>>>

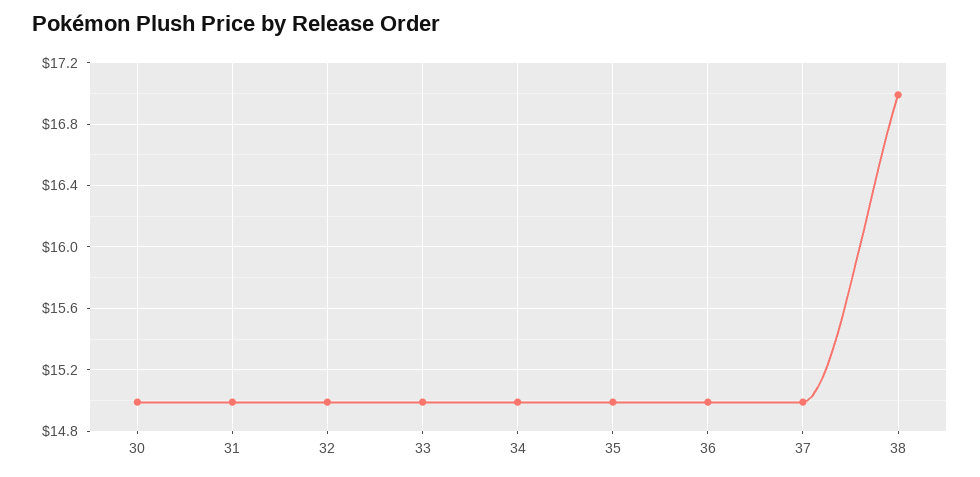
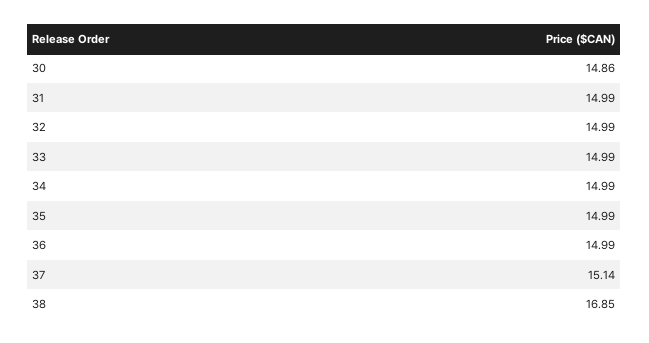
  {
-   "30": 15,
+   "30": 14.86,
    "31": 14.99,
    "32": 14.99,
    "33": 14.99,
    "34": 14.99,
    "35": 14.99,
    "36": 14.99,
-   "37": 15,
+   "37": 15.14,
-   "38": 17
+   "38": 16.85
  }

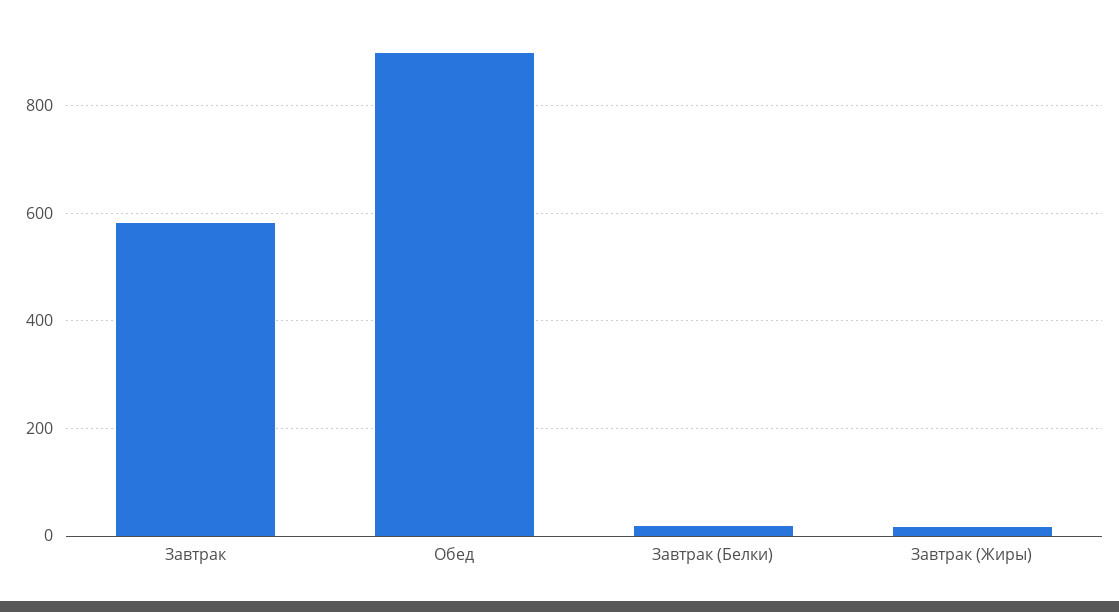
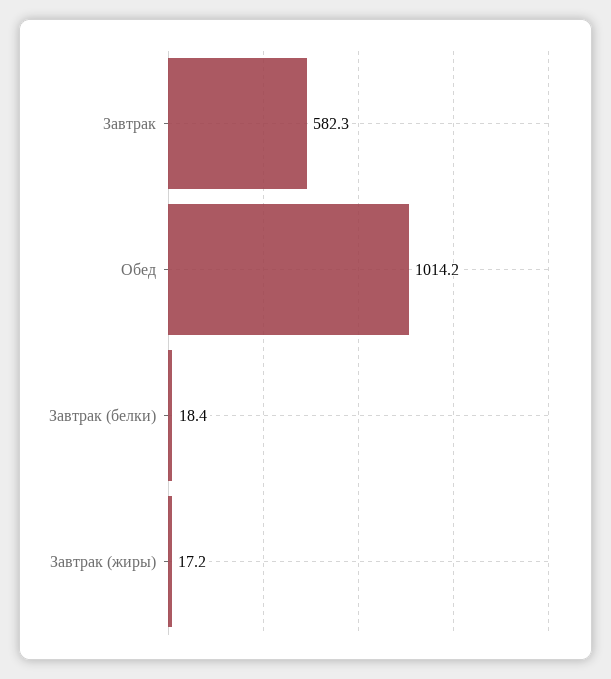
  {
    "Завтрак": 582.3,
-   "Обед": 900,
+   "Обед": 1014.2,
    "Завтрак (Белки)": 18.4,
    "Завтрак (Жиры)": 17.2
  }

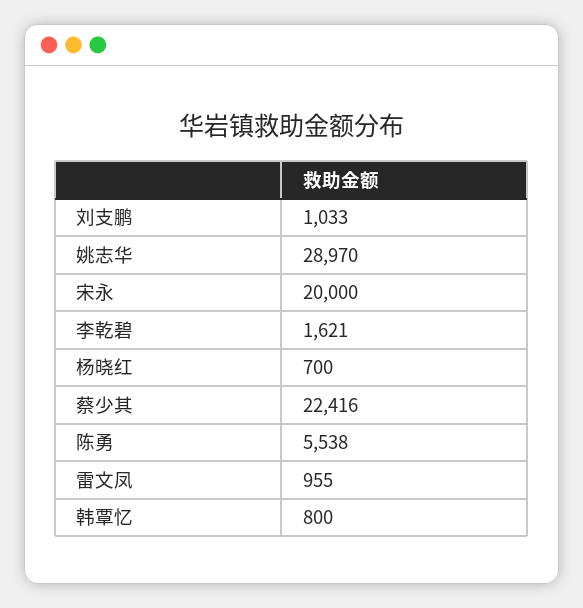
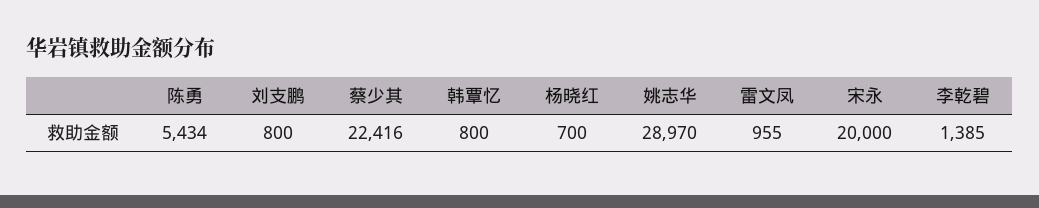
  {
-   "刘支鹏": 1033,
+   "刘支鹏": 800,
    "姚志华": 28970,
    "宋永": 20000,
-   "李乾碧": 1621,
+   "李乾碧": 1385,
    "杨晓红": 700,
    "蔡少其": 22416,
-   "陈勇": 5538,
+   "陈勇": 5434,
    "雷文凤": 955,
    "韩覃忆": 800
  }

<<<

Your objective: Would you filter the entries above and keep each line that has the word "Завтрак"?

Completed task:
    "Завтрак": 582.3,
    "Завтрак (Белки)": 18.4,
    "Завтрак (Жиры)": 17.2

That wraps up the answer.